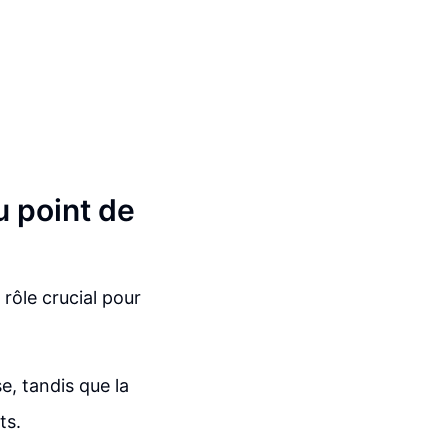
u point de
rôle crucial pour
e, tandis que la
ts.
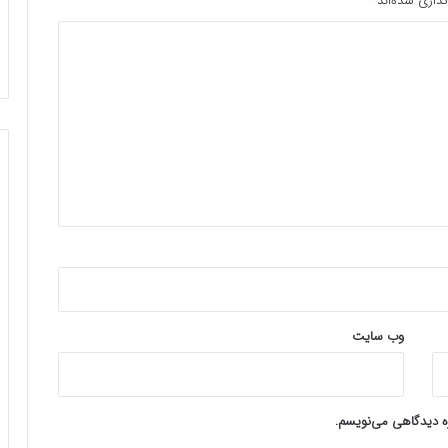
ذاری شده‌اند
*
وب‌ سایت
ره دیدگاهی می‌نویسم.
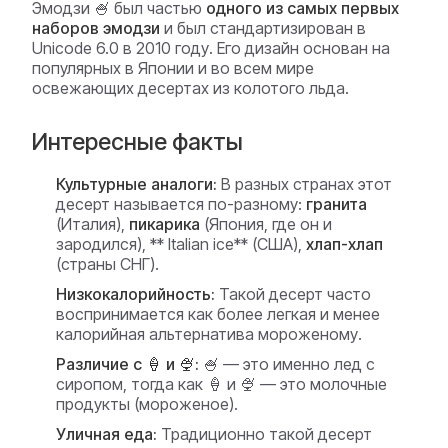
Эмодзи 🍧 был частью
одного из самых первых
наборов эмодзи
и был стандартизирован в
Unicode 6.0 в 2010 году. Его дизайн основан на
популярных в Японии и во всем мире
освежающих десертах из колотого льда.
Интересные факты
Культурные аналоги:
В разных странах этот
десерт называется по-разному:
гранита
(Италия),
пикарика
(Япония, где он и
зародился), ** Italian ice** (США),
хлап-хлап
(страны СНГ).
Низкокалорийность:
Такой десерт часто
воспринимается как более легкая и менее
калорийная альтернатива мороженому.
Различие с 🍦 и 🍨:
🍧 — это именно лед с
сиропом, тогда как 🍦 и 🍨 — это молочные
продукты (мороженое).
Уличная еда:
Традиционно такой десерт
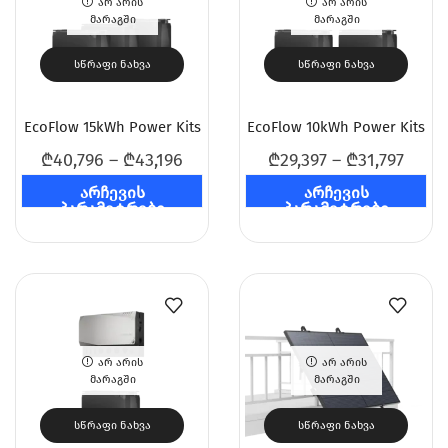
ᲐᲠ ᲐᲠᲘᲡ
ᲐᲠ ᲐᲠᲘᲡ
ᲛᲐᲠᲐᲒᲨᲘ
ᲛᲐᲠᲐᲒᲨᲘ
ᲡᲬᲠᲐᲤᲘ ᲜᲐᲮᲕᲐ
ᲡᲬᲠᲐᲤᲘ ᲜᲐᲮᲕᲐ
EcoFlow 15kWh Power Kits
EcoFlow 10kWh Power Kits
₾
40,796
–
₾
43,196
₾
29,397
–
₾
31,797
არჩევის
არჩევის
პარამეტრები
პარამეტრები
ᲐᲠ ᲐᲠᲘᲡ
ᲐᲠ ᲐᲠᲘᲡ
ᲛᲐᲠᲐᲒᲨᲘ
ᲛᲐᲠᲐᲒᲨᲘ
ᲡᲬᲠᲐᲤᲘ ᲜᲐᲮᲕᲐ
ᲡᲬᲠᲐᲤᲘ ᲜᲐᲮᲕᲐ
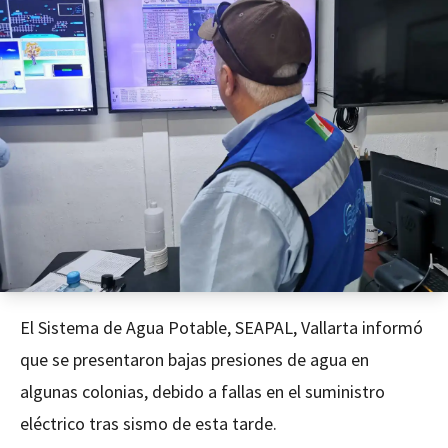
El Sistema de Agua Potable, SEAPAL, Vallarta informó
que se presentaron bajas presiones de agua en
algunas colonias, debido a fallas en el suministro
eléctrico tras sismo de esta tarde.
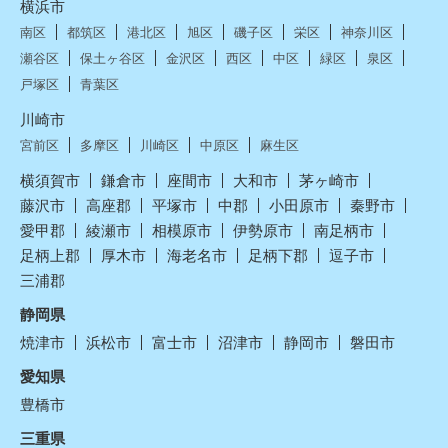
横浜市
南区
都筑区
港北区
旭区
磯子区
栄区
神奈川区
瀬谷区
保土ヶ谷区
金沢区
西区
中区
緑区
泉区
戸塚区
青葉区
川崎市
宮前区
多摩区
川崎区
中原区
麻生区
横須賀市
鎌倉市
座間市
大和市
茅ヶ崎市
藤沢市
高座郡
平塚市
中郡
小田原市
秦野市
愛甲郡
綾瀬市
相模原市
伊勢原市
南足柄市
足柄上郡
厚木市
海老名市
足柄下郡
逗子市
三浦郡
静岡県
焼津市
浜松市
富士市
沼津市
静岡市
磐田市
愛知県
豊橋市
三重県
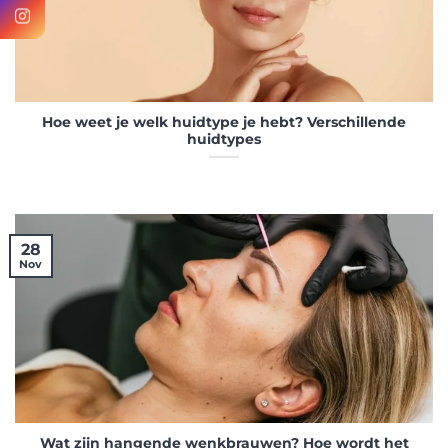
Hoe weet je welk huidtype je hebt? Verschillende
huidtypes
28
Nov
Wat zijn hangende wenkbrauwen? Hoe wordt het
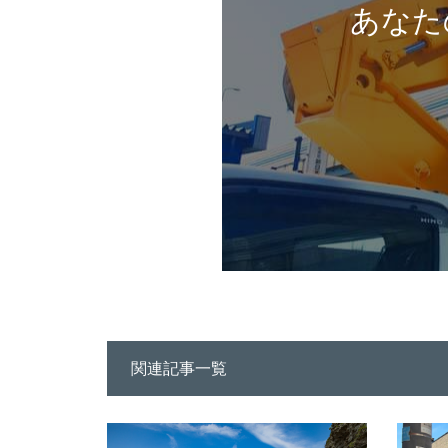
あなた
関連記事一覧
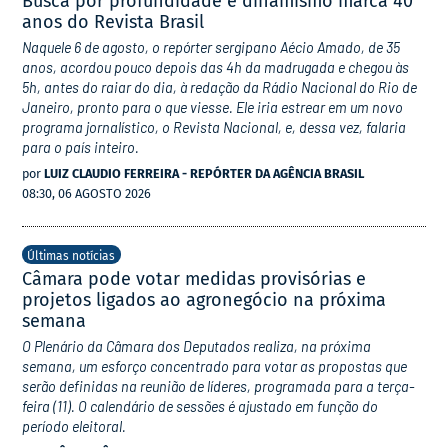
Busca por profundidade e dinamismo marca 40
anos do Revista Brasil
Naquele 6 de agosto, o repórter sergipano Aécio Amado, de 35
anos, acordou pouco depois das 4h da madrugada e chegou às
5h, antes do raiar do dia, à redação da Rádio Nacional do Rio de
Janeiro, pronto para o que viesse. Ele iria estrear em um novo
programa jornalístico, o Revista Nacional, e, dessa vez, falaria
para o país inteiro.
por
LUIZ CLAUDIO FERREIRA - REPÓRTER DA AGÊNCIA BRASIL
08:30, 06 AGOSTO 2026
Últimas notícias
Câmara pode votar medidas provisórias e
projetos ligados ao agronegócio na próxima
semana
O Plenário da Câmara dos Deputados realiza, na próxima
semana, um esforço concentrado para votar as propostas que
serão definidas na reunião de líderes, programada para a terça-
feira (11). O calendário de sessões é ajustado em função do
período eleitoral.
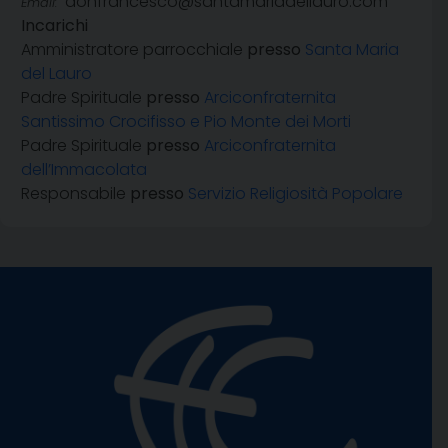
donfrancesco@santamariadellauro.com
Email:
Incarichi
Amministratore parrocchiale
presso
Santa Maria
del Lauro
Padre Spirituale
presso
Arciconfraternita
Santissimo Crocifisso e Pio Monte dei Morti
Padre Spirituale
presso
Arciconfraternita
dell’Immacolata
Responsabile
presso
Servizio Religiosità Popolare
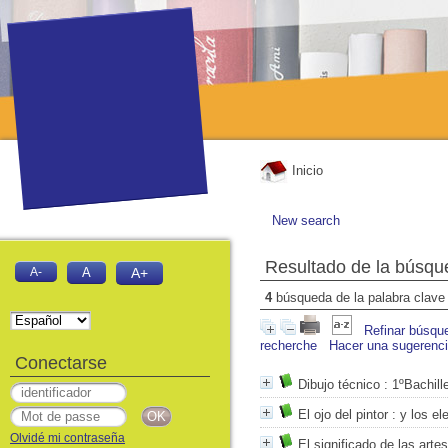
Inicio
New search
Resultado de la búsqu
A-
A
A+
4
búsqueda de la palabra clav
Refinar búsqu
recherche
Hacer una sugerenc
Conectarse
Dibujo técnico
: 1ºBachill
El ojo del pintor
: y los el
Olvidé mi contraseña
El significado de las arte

• • • •

Tally the lines of the data that contain the string "próxima", and report nothing but the tally.

### [REPLY]
2